The inflammatory picture is equally telling. Levels of a key inflammatory signaling molecule (interleukin-6) in the pelvic fluid of women with endometriosis average around 797 pg/ml, roughly six times higher than the 133 pg/ml found in women without the condition. Levels of an immune-suppressing molecule (interleukin-10) are also nearly doubled. This combination of heightened inflammation alongside increased immune suppression is a hallmark of the disease and helps explain why endometriosis tissue both provokes pain and avoids destruction.

The Autoimmune Disease Connection

A large case-control study of nearly 200,000 endometriosis patients found that about 5% received a diagnosis of at least one autoimmune condition within two years of their endometriosis diagnosis. That rate was approximately double what researchers saw in matched controls. The elevated risk wasn’t limited to one or two conditions. It spanned a wide range of autoimmune diseases.

The strongest associations were with Sjögren’s syndrome (3.4 to 5 times higher odds), an inflammatory muscle disease called myositis (3.8 to 5.9 times higher), and pernicious anemia (2.4 to 3.6 times higher). Rheumatoid arthritis, Hashimoto’s thyroid disease, lupus, and multiple sclerosis all showed roughly 2 to 3 times higher odds among endometriosis patients. Even type 1 diabetes and Graves’ disease appeared at modestly elevated rates.

What researchers don’t yet know is the direction of this relationship. Endometriosis might predispose women to autoimmune conditions, autoimmune processes might make endometriosis more likely, or both types of disease might stem from shared underlying mechanisms. The co-occurrence is consistent enough, though, that if you have endometriosis and develop new symptoms like joint pain, extreme fatigue, dry eyes and mouth, or unexplained thyroid changes, those symptoms are worth investigating.

What This Means for Treatment

Standard endometriosis treatment focuses on surgery to remove misplaced tissue and hormonal therapy to suppress ovarian function, both of which address the disease without targeting the immune dysfunction driving it. The recognition that endometriosis has a strong immune component has prompted research into treatments borrowed from autoimmune medicine.
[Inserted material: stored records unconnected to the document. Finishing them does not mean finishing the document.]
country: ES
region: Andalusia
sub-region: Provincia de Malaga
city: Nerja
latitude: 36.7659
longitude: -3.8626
Drugs that block a specific inflammatory protein called TNF-alpha have shown promise in laboratory and early clinical studies. These agents can reduce the ability of pelvic fluid from endometriosis patients to stimulate the growth of endometrial cells. Some existing endometriosis medications already have immune-modulating effects that weren’t initially recognized. Danazol, a synthetic hormone used for endometriosis since the 1970s, turns out to suppress inflammatory signaling molecules produced by immune cells and inhibit the proliferation of certain immune cells activated in the disease.
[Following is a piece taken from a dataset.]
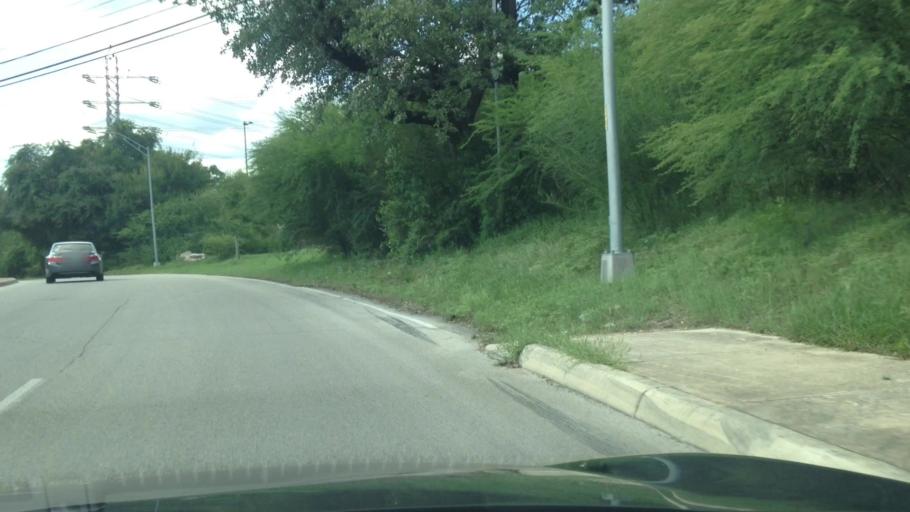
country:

None of the immune-targeted therapies have become standard care yet. But the direction of research is clear: treating endometriosis as purely a hormonal or surgical problem misses a significant piece of the puzzle. The immune dysfunction isn’t a side effect of the disease. It’s central to how endometriosis establishes itself, persists, and causes pain.
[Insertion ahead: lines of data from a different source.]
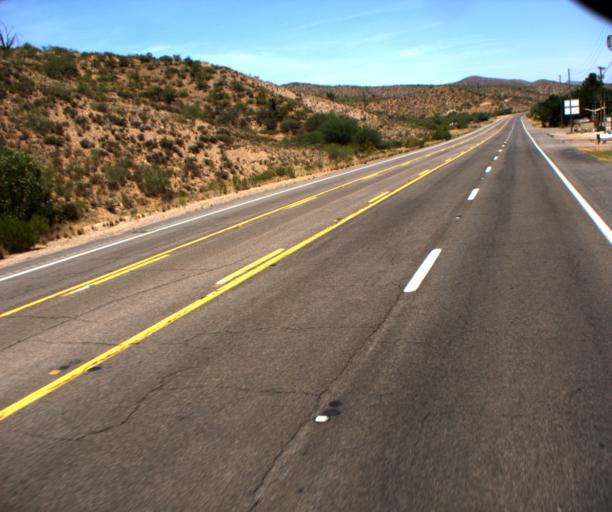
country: US
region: Arizona
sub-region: Gila County
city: Claypool
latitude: 33.4632
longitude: -110.8502
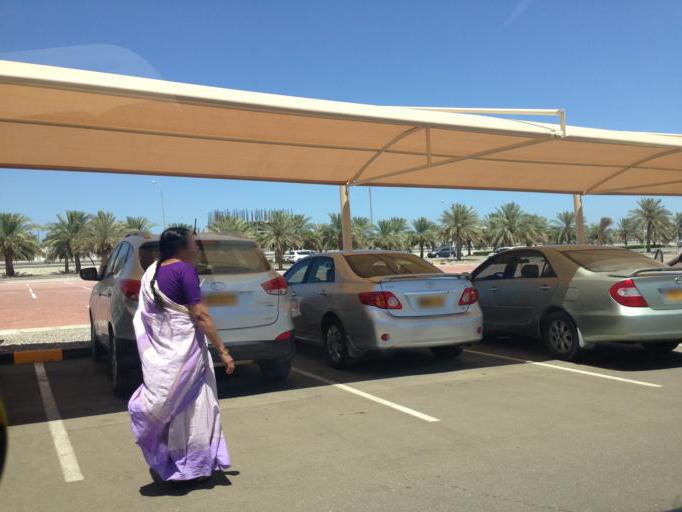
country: OM
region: Muhafazat Masqat
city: As Sib al Jadidah
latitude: 23.6490
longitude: 58.2149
A Disease That Defies Simple Categories

The honest answer to whether endometriosis is autoimmune is that it doesn’t fit neatly into existing categories. It has autoimmune features: autoantibodies, chronic inflammation, tissue damage, and strong associations with recognized autoimmune diseases. But its core mechanism involves immune suppression and evasion rather than direct autoimmune attack. Some researchers have proposed reclassifying it as an autoimmune or autoimmune-related condition, though no major medical organization has done so.

What matters practically is that endometriosis is an immune-mediated disease, regardless of the label. The immune system is not a bystander. It is actively involved in allowing the disease to take hold and progress. If you have endometriosis and are also dealing with symptoms that suggest autoimmune activity, that overlap is well-documented and not coincidental.